3. Looking for a pullback and new Initiative wave. New initiative is created for those not entering in the first day not
willing to pay a too high or too low price but willing to pay in pullback.
Strategy 9:
• Engulfing = Volatility
• Second day covers the previous value area.
• Reason for engulfing
o Positing change, from buyers to short control.
o Fundamental shift changing trending direction.
• Market close is key. It helps to identify early market sentiment, not direction. Also, is very likely during next session the
market will retest that market extreme based on closing position.
Execution
• Relative passive execution.
• When market breakout an extreme of the engulfing day we take the trade
• STOP above the breakout level
• Look for initial initiative but remember movements are not so aggressive in these days.
• We look for rallies pullbacks and small extension.

Reversal Strategies
Strategy 10
• Going counter the prevailing trend
• Imperative to manage the risk
• GAP: Created for fundamentals and technical reasons
• Fundamental GAP not always fills up.
• On the other hand, GAP due technical reasons very often get filled the same day of the day after.
• BIAS in the market, positioning

• Rules:
• Does the market fill the GAP?
• Does reenter the range?
• Does the market reenter the previous day VA? Key for this strategy

In GAP day 3 options can happen

1. Markets starts with high volatility, fails to fill the GAP and continues the initial movement making a distribution.
2. Markets re-enter the previous day range and keep distribution in that area
3. Markets fills the GAP, reenter previous day range and reenter previous day VA.
Execution:

1. After 3 rules we enter long/short with target on the other VA extreme.
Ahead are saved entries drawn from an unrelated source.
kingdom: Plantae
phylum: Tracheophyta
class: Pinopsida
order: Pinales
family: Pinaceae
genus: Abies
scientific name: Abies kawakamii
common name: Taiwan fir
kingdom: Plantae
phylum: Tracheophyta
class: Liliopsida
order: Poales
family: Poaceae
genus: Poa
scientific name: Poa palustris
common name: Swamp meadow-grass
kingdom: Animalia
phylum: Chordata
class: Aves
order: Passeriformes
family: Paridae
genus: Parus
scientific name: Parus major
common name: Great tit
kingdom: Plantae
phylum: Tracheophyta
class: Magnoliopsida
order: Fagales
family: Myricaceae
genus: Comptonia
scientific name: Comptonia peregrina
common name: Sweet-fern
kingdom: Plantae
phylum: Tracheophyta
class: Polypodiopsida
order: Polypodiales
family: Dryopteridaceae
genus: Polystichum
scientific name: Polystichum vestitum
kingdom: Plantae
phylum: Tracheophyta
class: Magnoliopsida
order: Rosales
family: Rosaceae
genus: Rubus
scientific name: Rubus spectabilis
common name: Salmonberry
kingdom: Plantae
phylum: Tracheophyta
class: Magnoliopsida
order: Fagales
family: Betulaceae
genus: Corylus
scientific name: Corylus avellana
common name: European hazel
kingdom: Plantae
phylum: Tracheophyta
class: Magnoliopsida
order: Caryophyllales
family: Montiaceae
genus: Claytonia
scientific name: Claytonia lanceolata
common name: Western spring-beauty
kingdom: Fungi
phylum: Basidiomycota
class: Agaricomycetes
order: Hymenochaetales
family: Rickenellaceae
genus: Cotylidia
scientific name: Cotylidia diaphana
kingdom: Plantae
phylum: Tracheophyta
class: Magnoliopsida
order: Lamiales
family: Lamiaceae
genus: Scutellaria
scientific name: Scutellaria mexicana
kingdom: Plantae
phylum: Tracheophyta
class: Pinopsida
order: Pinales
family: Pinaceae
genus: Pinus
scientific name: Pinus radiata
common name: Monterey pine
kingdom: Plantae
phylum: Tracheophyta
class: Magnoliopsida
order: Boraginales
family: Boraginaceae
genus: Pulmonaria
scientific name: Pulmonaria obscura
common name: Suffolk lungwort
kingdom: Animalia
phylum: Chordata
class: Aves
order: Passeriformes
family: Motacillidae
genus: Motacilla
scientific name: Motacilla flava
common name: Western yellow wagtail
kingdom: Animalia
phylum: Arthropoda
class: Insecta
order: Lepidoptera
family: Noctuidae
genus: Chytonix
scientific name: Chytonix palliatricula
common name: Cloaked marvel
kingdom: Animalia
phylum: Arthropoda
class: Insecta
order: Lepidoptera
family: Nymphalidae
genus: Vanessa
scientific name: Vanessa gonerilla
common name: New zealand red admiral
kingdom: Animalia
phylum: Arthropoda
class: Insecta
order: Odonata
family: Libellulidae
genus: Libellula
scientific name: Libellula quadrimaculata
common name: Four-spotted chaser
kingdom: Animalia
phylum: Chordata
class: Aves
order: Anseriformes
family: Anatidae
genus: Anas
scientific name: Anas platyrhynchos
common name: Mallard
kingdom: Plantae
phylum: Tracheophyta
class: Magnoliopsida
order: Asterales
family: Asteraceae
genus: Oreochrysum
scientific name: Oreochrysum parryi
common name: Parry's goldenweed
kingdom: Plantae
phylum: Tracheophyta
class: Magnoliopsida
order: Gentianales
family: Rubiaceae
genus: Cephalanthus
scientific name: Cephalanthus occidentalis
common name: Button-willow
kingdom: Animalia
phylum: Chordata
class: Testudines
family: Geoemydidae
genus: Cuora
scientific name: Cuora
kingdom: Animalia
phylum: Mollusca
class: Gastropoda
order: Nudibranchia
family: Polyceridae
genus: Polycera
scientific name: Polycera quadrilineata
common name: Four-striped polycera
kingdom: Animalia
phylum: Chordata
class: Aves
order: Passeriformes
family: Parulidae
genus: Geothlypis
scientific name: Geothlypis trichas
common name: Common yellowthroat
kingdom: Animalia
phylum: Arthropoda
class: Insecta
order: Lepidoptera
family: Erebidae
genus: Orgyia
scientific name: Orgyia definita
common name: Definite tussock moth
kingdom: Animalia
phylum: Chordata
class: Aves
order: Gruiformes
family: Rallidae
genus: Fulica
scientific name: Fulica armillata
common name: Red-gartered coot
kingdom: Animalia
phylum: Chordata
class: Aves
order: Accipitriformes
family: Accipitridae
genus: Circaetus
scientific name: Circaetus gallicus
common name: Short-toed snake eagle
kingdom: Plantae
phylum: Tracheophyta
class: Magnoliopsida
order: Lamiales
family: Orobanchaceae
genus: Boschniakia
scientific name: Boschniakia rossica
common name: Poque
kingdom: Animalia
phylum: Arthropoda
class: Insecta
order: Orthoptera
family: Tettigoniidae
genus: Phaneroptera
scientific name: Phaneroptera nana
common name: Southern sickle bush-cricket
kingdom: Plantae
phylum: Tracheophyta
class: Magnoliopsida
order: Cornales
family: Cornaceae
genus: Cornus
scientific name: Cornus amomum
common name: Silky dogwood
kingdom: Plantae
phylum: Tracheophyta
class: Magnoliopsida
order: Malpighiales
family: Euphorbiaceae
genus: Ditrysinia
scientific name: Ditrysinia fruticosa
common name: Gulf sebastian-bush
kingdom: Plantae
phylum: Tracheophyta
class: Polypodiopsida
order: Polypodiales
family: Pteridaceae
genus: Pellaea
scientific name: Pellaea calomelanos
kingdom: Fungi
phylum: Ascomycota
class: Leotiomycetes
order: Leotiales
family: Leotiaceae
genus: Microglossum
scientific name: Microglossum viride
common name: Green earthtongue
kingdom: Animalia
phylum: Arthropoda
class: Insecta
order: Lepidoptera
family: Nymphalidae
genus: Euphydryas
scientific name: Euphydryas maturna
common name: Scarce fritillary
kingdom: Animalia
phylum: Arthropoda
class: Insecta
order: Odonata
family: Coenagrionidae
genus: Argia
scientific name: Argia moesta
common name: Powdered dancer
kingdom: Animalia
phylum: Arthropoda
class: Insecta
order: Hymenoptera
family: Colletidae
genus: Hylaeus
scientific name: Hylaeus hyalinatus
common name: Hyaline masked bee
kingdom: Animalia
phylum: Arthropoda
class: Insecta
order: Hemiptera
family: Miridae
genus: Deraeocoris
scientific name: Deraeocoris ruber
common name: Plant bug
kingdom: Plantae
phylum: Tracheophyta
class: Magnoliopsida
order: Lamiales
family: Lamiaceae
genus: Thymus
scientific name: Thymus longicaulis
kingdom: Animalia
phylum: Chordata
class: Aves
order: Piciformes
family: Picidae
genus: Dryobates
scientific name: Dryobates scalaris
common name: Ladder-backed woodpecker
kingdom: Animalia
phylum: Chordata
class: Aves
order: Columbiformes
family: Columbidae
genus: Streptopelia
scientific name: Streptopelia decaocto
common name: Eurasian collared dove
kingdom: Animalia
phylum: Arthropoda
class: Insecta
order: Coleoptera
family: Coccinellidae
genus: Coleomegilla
2. We enter only if we close a TPO (candle) inside VA.
3. STOP goes either below high or above low from the previous day.
4. If GAP comes from a fundamental higher probability to have a much stronger reversal.

Strategy 11
1. We look for a Tail, single or hidden TPO
2. Higher the tail bigger opportunity
3. Symmetrical Tail or Non-symmetrical Tails. For first option execution is more aggressive.
4. We need to wait until candle close to confirm the Tail.
Execution

• Having the candle close and confirm tail we identify either symmetrical or non-symmetrical tail.
• For symmetrical tail execution is more aggressive with initial STOP above the highest tail price.
• For this execution we can use a trailing STOP or move the STOP because the market shows more aggressive initiative.
• For non-symmetrical tails we should enter more passive and maintain STOP in the original position until market shows a non-
return movement.
• We should stay in the trade until either aggressive buyers or sellers enter in the market.

Non-symmetrical Tail example:

• Enter when tail is confirmed, STOP is above or below the tail


• Movement is slower than symmetrical tails
Symmetrical tail and hidden tail examples:

• When TPO close (candle) and second candle open we enter aggressive to the opposite direction.